__Elenco dei compiti__.
(a) Puoi trasformare in un breve elenco puntato il paragrafo del testo sulla nuova Camaldoli che comincia con «Abbiamo chiesto un appuntamento», mantenendone i fatti principali?
(b) Riproduci il passo del testo sulla nuova Camaldoli che parte da «Dopo il Convegno» e termina con «a ri-animare l’Europa.».

__Testo fornito__.
····················

Dopo il Convegno dell’11 ottobre scorso a Firenze, abbiamo avviato un gruppo di lavoro, da lei coordinato insieme a Paolo Magnolfi (Presidente dell’Associazione Nuova Camaldoli), verso una Calmandoli europea, suggerita dal Cardinal Zuppi. Può dirci quali sono gli obiettivi, il metodo, i soggetti coinvolti nella preparazione del Convegno a Calmandoli?

Abbiamo deciso di rispondere all’invito del Cardinal Zuppi il quale, più volte, ha sollecitato e auspicato una nuova Camaldoli affinché, come accadde nell’agonizzante Italia del luglio 1943, qualcuno contribuisca a ri-animare l’Europa.

Abbiamo chiesto un appuntamento e siamo stati ricevuti. La nostra preoccupazione era di non intralciare altri progetti in corso o programmati. Siamo stati accolti in modo paterno o fraterno, non saprei dire. Non abbiamo chiesto né ricevuto imprimatur o divieti. Il cardinale si è raccomandato di una sola cosa: siate aperti, pronti al dialogo con tutti, laici e cattolici.

Abbiamo quindi immaginato un processo partecipativo articolato in quattro fasi. L’obiettivo è approvare entro l’estate un documento, il Manifesto di Camaldoli, da condividere poi col maggior numero di persone.

Ad oggi hanno aderito circa 60 persone, tra docenti universitari e delegati di associazioni e movimenti della società civile, ma la porta resta aperta, anzi spalancata.

····················

__Materiale__.
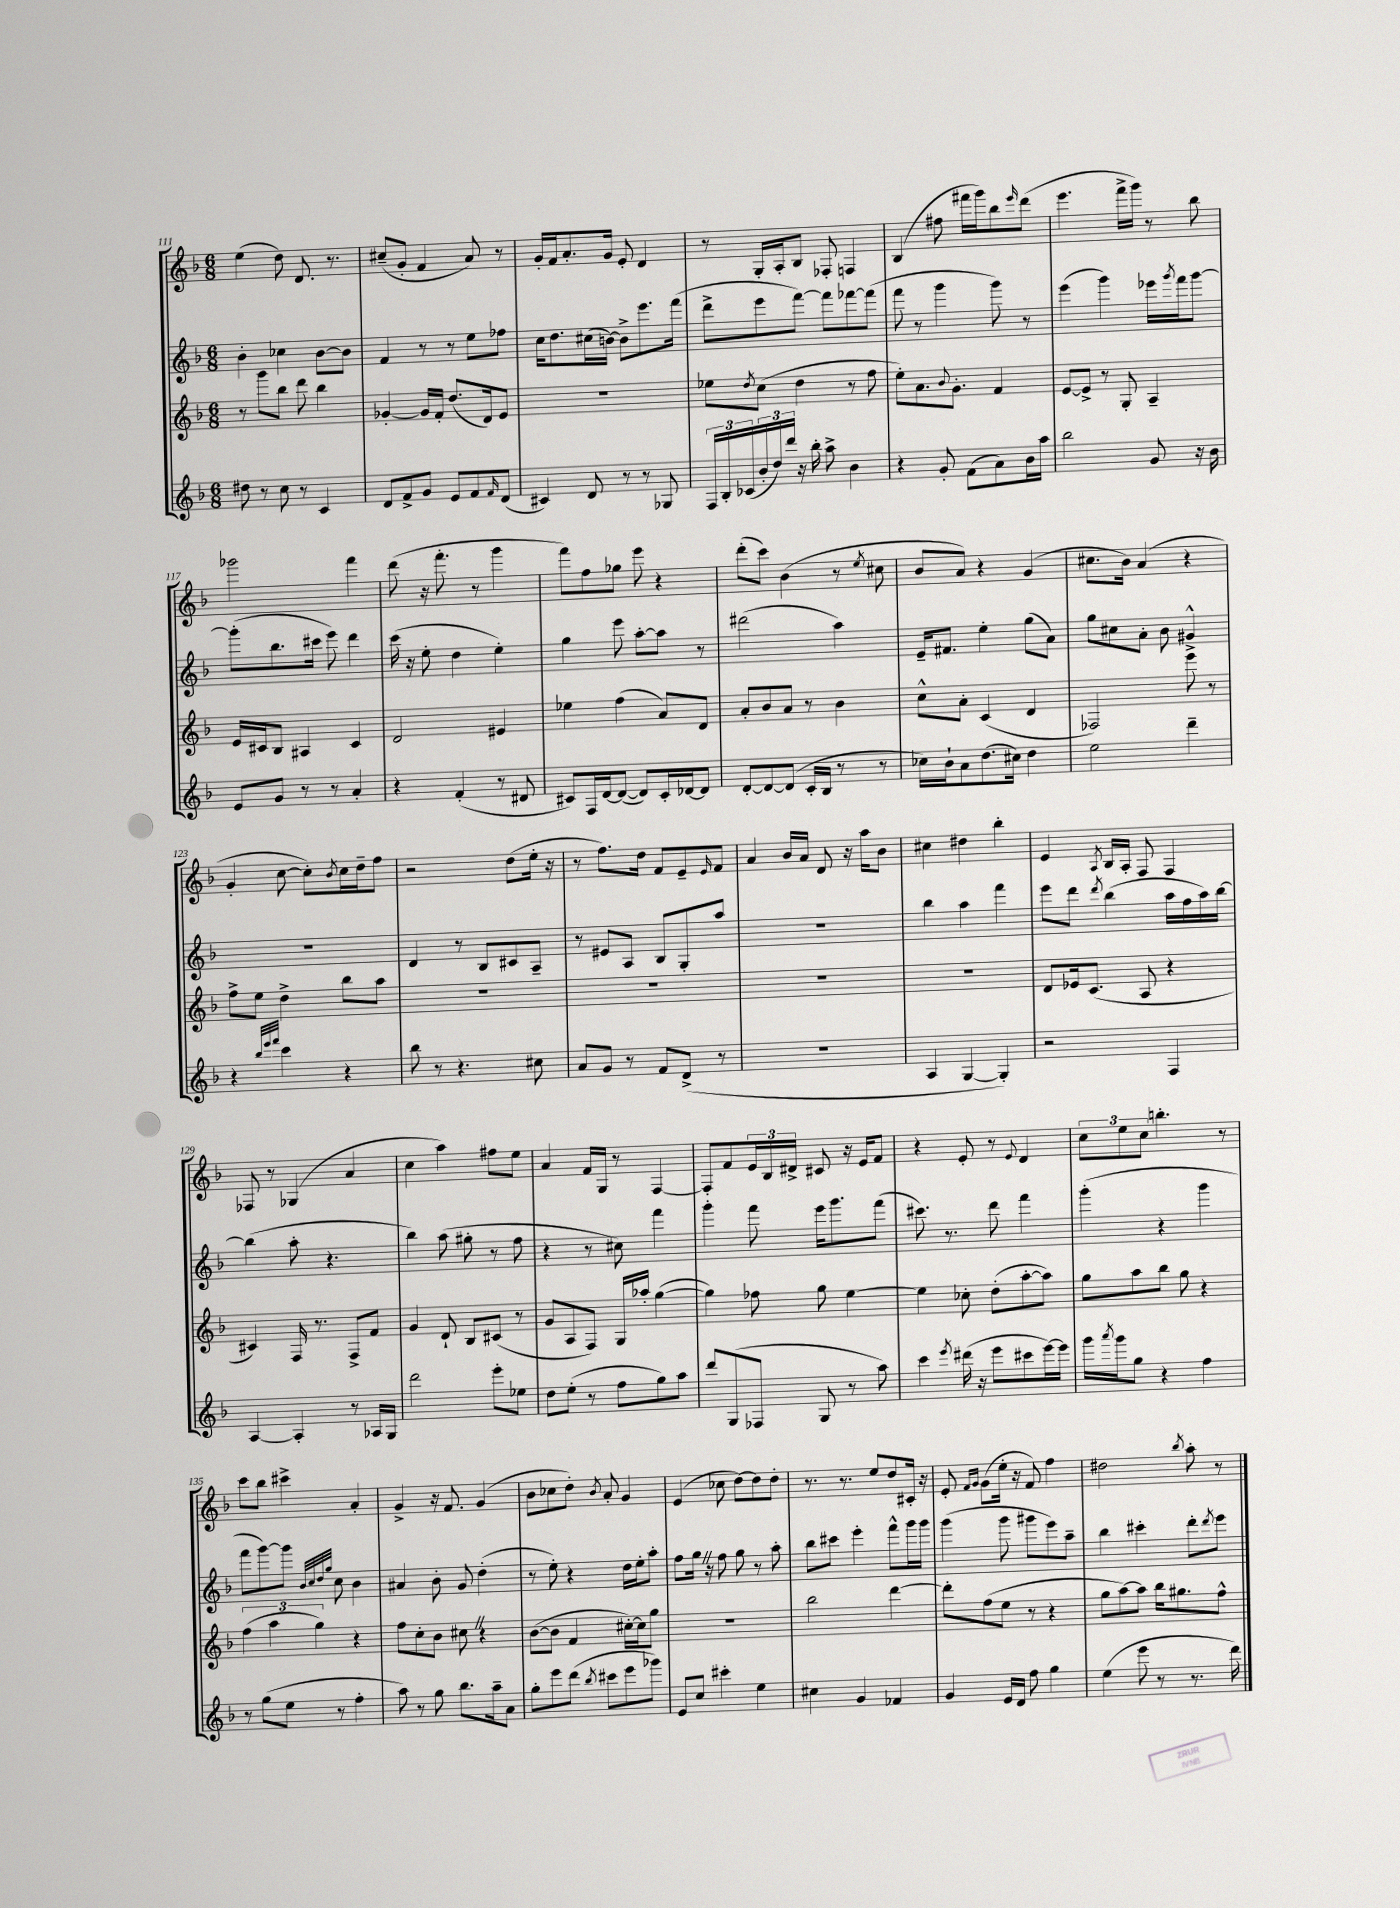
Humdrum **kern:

**kern	**kern	**kern	**kern
*staff4	*staff3	*staff2	*staff1
*clefG2	*clefG2	*clefG2	*clefG2
*k[b-]	*k[b-]	*k[b-]	*k[b-]
*M6/8	*M6/8	*M6/8	*M6/8
8dd#	8r	4b-'	(4ee
8r	8ggg	.	.
8cc	8bb-	4cc-	8dd)
8r	8ddd	.	8.d
4c	4bb-	[8b-	.
.	.	.	8.r
.	.	8b-]	.
=	=	=	=
8d	[4g-'	4f	(8cc#~
8f^	.	.	8g'
8g	16g-]	8r	4f
.	16f'	.	.
8e	(8.dd	8r	.
8f	.	8ee	8a)
.	16d)	.	.
16qqf	.	.	.
(8d	8e	8ff-	8r
=	=	=	=
4c#)	2.r	16cc	16g'
.	.	8.dd	16f
.	.	.	8.a'
8d	.	(16cc#	.
.	.	[16b)	16g
8r	.	8b^]	8e'
8r	.	8.eee	4d
8G-	.	.	.
.	.	(16fff	.
=	=	=	=
24F	8ee-	8ddd^	8r
24B-'	.	.	.
(24c-	.	.	.
.	8qdd	.	.
24b-'	(8cc	8eee	16G'
24dd)	.	.	.
.	.	.	16A'
24ddd	.	.	.
16r	4dd	[8fff)	8B-
16bb-'	.	.	.
8aa^	.	8fff]	8F-'
4b-	8r	[8fff-	4F
.	8ff	(8fff-]	.
=	=	=	=
4r	8ee')	8fff	(4B-
.	8.a	8r	.
8g'	.	4ggg	8ff#
.	8qqb-	.	.
.	8.g'	.	.
(8f	.	.	16fff#
.	.	.	16ggg)
8a)	4f	8ggg)	8bb-
.	.	.	16qqeee
16b-	.	8r	(8ddd
16aa	.	.	.
=	=	=	=
2bb-	[8e	(4eee	4.eee
.	8e^]	.	.
.	8r	4ggg)	.
.	8G'	.	16fff^
.	.	.	16ggg)
8g	4A~	16eee-	8r
.	.	8qggg	.
.	.	16fff	.
16r	.	[8ggg	8bb-
16b-	.	.	.
=	=	=	=
8e	16e	(8ggg']	2ggg-
.	16c#	.	.
8g	8B-	8.bb-	.
8r	4A#	.	.
.	.	16ccc#	.
8r	.	8eee)	.
4a'	4c#	4ddd	4fff
=	=	=	=
4r	2d	(16ccc	(8ddd
.	.	16r	.
.	.	8ee'	16r
.	.	.	8.fff'
(4f'	.	4dd	.
.	.	.	8r
8r	4e#	4ee')	4ggg
8d#	.	.	.
=	=	=	=
8c#)	4ee-	4gg	8fff)
16F	.	.	8ff
[16d	.	.	.
(8d_	(4ff	8eee	8gg-
8d])	.	[8aa'	8eee
16c#'	8a)	8aa]	4r
[16d-	.	.	.
8d-]	8d	8r	.
=	=	=	=
[8d'	8a'	(2ddd#	(8ddd'
8d_	8b-	.	8ccc)
(8d]	8a	.	(4b-
16c'	8r	.	.
16B-	.	.	.
8r	4b-	4aa)	8r
.	.	.	8qee
8r	.	.	8cc#
=	=	=	=
16cc-)	8cc^^	16e~	8b-
16b-`	.	8.f#	.
8a	8a'	.	8a)
(8.dd	(4c	4ee'	4r
16cc#)	.	.	.
4dd	4d	(8gg	(4g
.	.	8a)	.
=	=	=	=
2ee	2F-)	8gg	8.cc#
.	.	8cc#	.
.	.	.	16b-)
.	.	8a'	(4a
.	.	8b-	.
4ddd~	8eee^	4g#^^	4r
.	8r	.	.
=	=	=	=
4r	8ff^	2.r	4g'
.	8ee	.	.
32qqbb-	.	.	.
32qqeee	.	.	.
32qqfff	.	.	.
4ccc	4dd^	.	[8cc
.	.	.	8cc'])
.	.	.	8qb-
4r	8bb-	.	16cc
.	.	.	16dd~
.	8aa	.	8ff
=	=	=	=
8bb-	2.r	4d	2r
8r	.	.	.
4.r	.	8r	.
.	.	8B-	.
.	.	8c#	(8dd
8cc#	.	8A~	16ee'
.	.	.	16r
=	=	=	=
8a	2.r	8r	8r
8g	.	8e#	8.ff)
8r	.	8A	.
.	.	.	16dd
8f	.	8B-	8f
(8d^	.	8G'	8e~
.	.	.	16qqe
8r	.	8aa	8f
=	=	=	=
2.r	2.r	2.r	4a
.	.	.	16b-
.	.	.	16a
.	.	.	8d
.	.	.	16r
.	.	.	16aa
.	.	.	8b-
=	=	=	=
4A	2.r	4bb-	4cc#
[4G	.	4aa	4dd#
4G'])	.	4fff	4bb-'
=	=	=	=
2r	8d	8eee	4e
.	16e-	8ddd	.
.	(8.c	.	.
.	.	8qddd	8qA
.	.	(4bb-	16B-
.	.	.	16A'
.	8A	.	8F
4F	4r	16aa	4F
.	.	16ff	.
.	.	16aa)	.
.	.	[16bb-	.
=	=	=	=
[4A	4c#)	(4bb-]	8F-
.	.	.	8r
4A']	16F	8aa'	(4G-
.	8.r	.	.
.	.	4.r	.
8r	8F^	.	4a
16A-	8f	.	.
16G	.	.	.
=	=	=	=
2ddd	4g	4bb-)	4cc
.	8d`	(8aa	4aa)
.	8B-	8gg#'	.
8eee'	(8c#	8r	8ff#
8ee-	8r	8ff	8ee
=	=	=	=
8dd	8g	4r	4a
(8ee'	8A	.	.
8r	8F)	8r	16f
.	.	.	16G
8ff	16G	8cc#)	8r
.	16aa-'	.	.
8gg)	([4gg	4fff	[4F
8aa	.	.	.
=	=	=	=
8ddd	4gg])	4ggg'	8F']
(8G	.	.	8f
8F-	8ff-	8fff	24e
.	.	.	24B-
.	.	.	24d#^
8G	8gg	16eee	8c#
.	.	8.ggg	.
8r	[4ee	.	16r
.	.	.	16e
8aa)	.	(8fff	8f
=	=	=	=
4ccc	4ee]	8.ccc#)	4r
.	.	8.r	.
8qeee	.	.	.
(16ddd#	8cc-'	.	8e'
16r	.	.	.
8eee	(8dd'	8ddd	8r
.	.	.	8qqe
8ccc#	[8aa'	4fff	4d
[16eee)	8aa])	.	.
16eee]	.	.	.
=	=	=	=
16ggg	8gg	(4ggg'	12cc
8qaaa	.	.	.
16ggg	.	.	.
.	.	.	12ee
8gg	8aa	.	.
.	.	.	12cc
4r	8bb-	4r	4.bb'
.	8gg	.	.
4ff	4r	4ggg	.
.	.	.	8r
=	=	=	=
8r	(6ff	8fff	8ccc
(8gg	.	[8ggg)	8bb-
.	6aa	.	.
8ee	.	8ggg]	4ccc#^
.	6gg)	.	.
.	.	32qqb-	.
.	.	32qqcc	.
.	.	32qqdd	.
.	.	32qqgg	.
8r	.	8cc	.
4ff'	4r	4b-	4a'
=	=	=	=
8aa)	8ff	4a#	4g^
8r	8cc'	.	.
8gg	8b-	8b-'	16r
.	.	.	8.f
8.bb-	8cc#	8g	.
.	4r	(4dd'	(4g
16aa~	.	.	.
8a	.	.	.
=	=	=	=
8gg'	([8b-	8r	8b-
8eee	8b-]	8ee')	8cc-
(8ddd	4f	4r	8dd')
8qbb-	.	.	8qb-
8ccc#	.	.	8a'
8eee	[16cc#')	16dd	4g
.	16cc#]	16ee'	.
8ggg-)	8gg	8aa'	.
=	=	=	=
8e	2.r	8ff	(4e
8cc	.	16gg	.
.	.	16r	.
4ccc#'	.	8ff	8cc-
.	.	8gg	[8dd)
4ee	.	8r	8dd]
.	.	8aa'	8dd'
=	=	=	=
4cc#	2bb-	8bb-	8.r
.	.	8ccc#	.
.	.	.	8.r
4g	.	4eee'	.
.	.	.	8ee
4f-	[4ddd	8fff^^	8dd
.	.	16ggg	16c#'
.	.	16ggg	16r
=	=	=	=
4g	8ddd']	(4ggg	8e'
.	.	.	16qqf
.	.	.	16qqg
.	(8ff	.	(8g
16e	8ee	8ggg	16ee'
16d	.	.	16r
8ff	8r	8ggg#	8f)
4gg	4r	8eee)	4ff
.	.	8aa~	.
=	=	=	=
(4ee	8gg	4bb-	2dd#
.	[8aa)	.	.
8eee	8aa]	4ccc#'	.
8r	16bb-	.	.
.	8.gg#	.	.
.	.	.	8qbb-
8.r	.	8ddd'	8aa'
.	.	8qddd	.
.	8ff^^	8eee	8r
16ddd)	.	.	.
==	==	==	==
*-	*-	*-	*-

····················

__In risposta__.
(a)
- Hanno chiesto un appuntamento e sono stati ricevuti.
- Temevano di intralciare altri progetti in corso o programmati.
- L'accoglienza è stata paterna o fraterna.
- Non hanno chiesto né ricevuto imprimatur o divieti.
- Il cardinale ha raccomandato una sola cosa: apertura e dialogo con tutti, laici e cattolici.

(b)
Dopo il Convegno dell’11 ottobre scorso a Firenze, abbiamo avviato un gruppo di lavoro, da lei coordinato insieme a Paolo Magnolfi (Presidente dell’Associazione Nuova Camaldoli), verso una Calmandoli europea, suggerita dal Cardinal Zuppi. Può dirci quali sono gli obiettivi, il metodo, i soggetti coinvolti nella preparazione del Convegno a Calmandoli?

Abbiamo deciso di rispondere all’invito del Cardinal Zuppi il quale, più volte, ha sollecitato e auspicato una nuova Camaldoli affinché, come accadde nell’agonizzante Italia del luglio 1943, qualcuno contribuisca a ri-animare l’Europa.